#### Extracted information ####

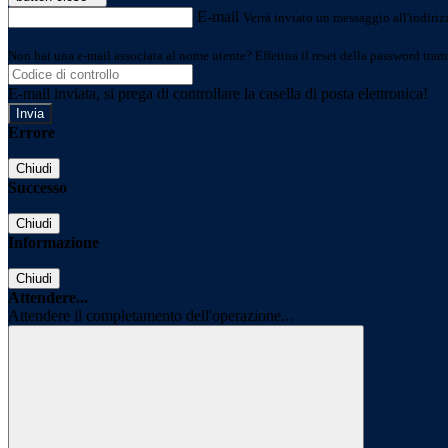
E-mail
Verrà inviato un messaggio all'indirizz
Non hai una e-mail associata al nome utente? Effettua il reset della password tram
E-mail inviata, si prega di controllare la casella di posta elettronica!
Errore
Chiudi
Successo
Chiudi
Informazione
Chiudi
Attendere...
Attendere il completamento dell'operazione...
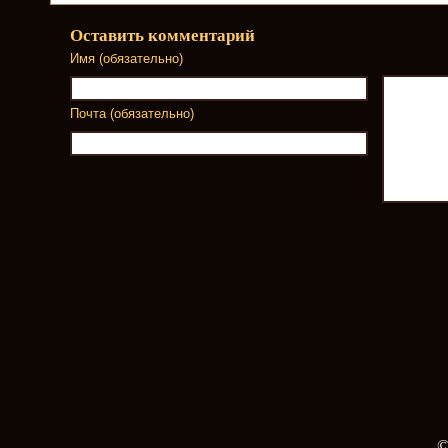
Оставить комментарий
Имя (обязательно)
Почта (обязательно)
©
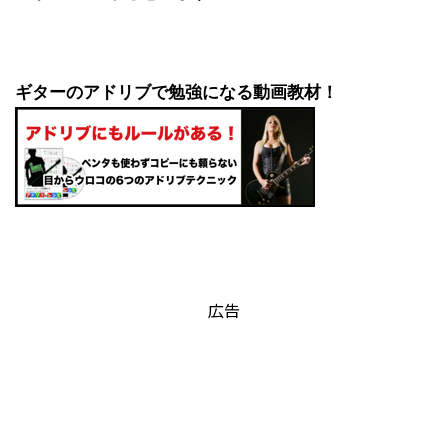
ギターのアドリブで勉強になる動画教材！
広告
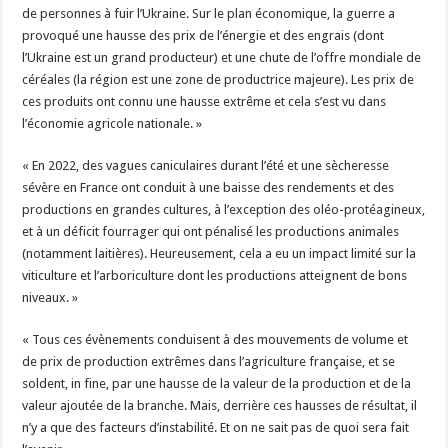
de personnes à fuir l’Ukraine. Sur le plan économique, la guerre a
provoqué une hausse des prix de l’énergie et des engrais (dont
l’Ukraine est un grand producteur) et une chute de l’offre mondiale de
céréales (la région est une zone de productrice majeure). Les prix de
ces produits ont connu une hausse extrême et cela s’est vu dans
l’économie agricole nationale. »
« En 2022, des vagues caniculaires durant l’été et une sècheresse
sévère en France ont conduit à une baisse des rendements et des
productions en grandes cultures, à l’exception des oléo-protéagineux,
et à un déficit fourrager qui ont pénalisé les productions animales
(notamment laitières). Heureusement, cela a eu un impact limité sur la
viticulture et l’arboriculture dont les productions atteignent de bons
niveaux. »
« Tous ces évènements conduisent à des mouvements de volume et
de prix de production extrêmes dans l’agriculture française, et se
soldent, in fine, par une hausse de la valeur de la production et de la
valeur ajoutée de la branche. Mais, derrière ces hausses de résultat, il
n’y a que des facteurs d’instabilité. Et on ne sait pas de quoi sera fait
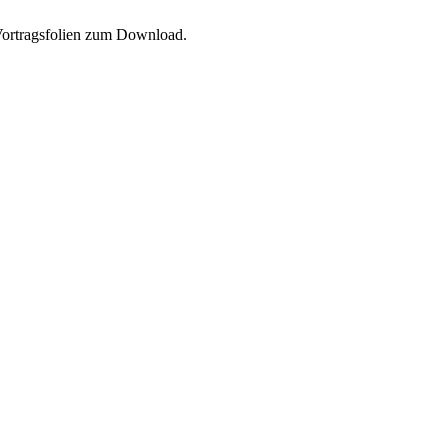
Vortragsfolien zum Download.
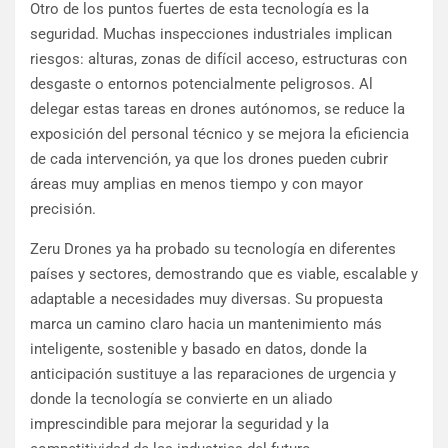
Otro de los puntos fuertes de esta tecnología es la
seguridad. Muchas inspecciones industriales implican
riesgos: alturas, zonas de difícil acceso, estructuras con
desgaste o entornos potencialmente peligrosos. Al
delegar estas tareas en drones autónomos, se reduce la
exposición del personal técnico y se mejora la eficiencia
de cada intervención, ya que los drones pueden cubrir
áreas muy amplias en menos tiempo y con mayor
precisión.
Zeru Drones ya ha probado su tecnología en diferentes
países y sectores, demostrando que es viable, escalable y
adaptable a necesidades muy diversas. Su propuesta
marca un camino claro hacia un mantenimiento más
inteligente, sostenible y basado en datos, donde la
anticipación sustituye a las reparaciones de urgencia y
donde la tecnología se convierte en un aliado
imprescindible para mejorar la seguridad y la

####

**Written task:** Write out every line of text from all the entries above without changing anything, and leave the pictures out of your answer.

**Reply to the exercise:**
E-mail
Verrà inviato un messaggio all'indirizz
Non hai una e-mail associata al nome utente? Effettua il reset della password tram
E-mail inviata, si prega di controllare la casella di posta elettronica!
Errore
Chiudi
Successo
Chiudi
Informazione
Chiudi
Attendere...
Attendere il completamento dell'operazione...
Оставить комментарий
Имя (обязательно)
Почта (обязательно)
©
ギターのアドリブで勉強になる動画教材！
広告
de personnes à fuir l’Ukraine. Sur le plan économique, la guerre a
provoqué une hausse des prix de l’énergie et des engrais (dont
l’Ukraine est un grand producteur) et une chute de l’offre mondiale de
céréales (la région est une zone de productrice majeure). Les prix de
ces produits ont connu une hausse extrême et cela s’est vu dans
l’économie agricole nationale. »
« En 2022, des vagues caniculaires durant l’été et une sècheresse
sévère en France ont conduit à une baisse des rendements et des
productions en grandes cultures, à l’exception des oléo-protéagineux,
et à un déficit fourrager qui ont pénalisé les productions animales
(notamment laitières). Heureusement, cela a eu un impact limité sur la
viticulture et l’arboriculture dont les productions atteignent de bons
niveaux. »
« Tous ces évènements conduisent à des mouvements de volume et
de prix de production extrêmes dans l’agriculture française, et se
soldent, in fine, par une hausse de la valeur de la production et de la
valeur ajoutée de la branche. Mais, derrière ces hausses de résultat, il
n’y a que des facteurs d’instabilité. Et on ne sait pas de quoi sera fait
Vortragsfolien zum Download.
Otro de los puntos fuertes de esta tecnología es la
seguridad. Muchas inspecciones industriales implican
riesgos: alturas, zonas de difícil acceso, estructuras con
desgaste o entornos potencialmente peligrosos. Al
delegar estas tareas en drones autónomos, se reduce la
exposición del personal técnico y se mejora la eficiencia
de cada intervención, ya que los drones pueden cubrir
áreas muy amplias en menos tiempo y con mayor
precisión.
Zeru Drones ya ha probado su tecnología en diferentes
países y sectores, demostrando que es viable, escalable y
adaptable a necesidades muy diversas. Su propuesta
marca un camino claro hacia un mantenimiento más
inteligente, sostenible y basado en datos, donde la
anticipación sustituye a las reparaciones de urgencia y
donde la tecnología se convierte en un aliado
imprescindible para mejorar la seguridad y la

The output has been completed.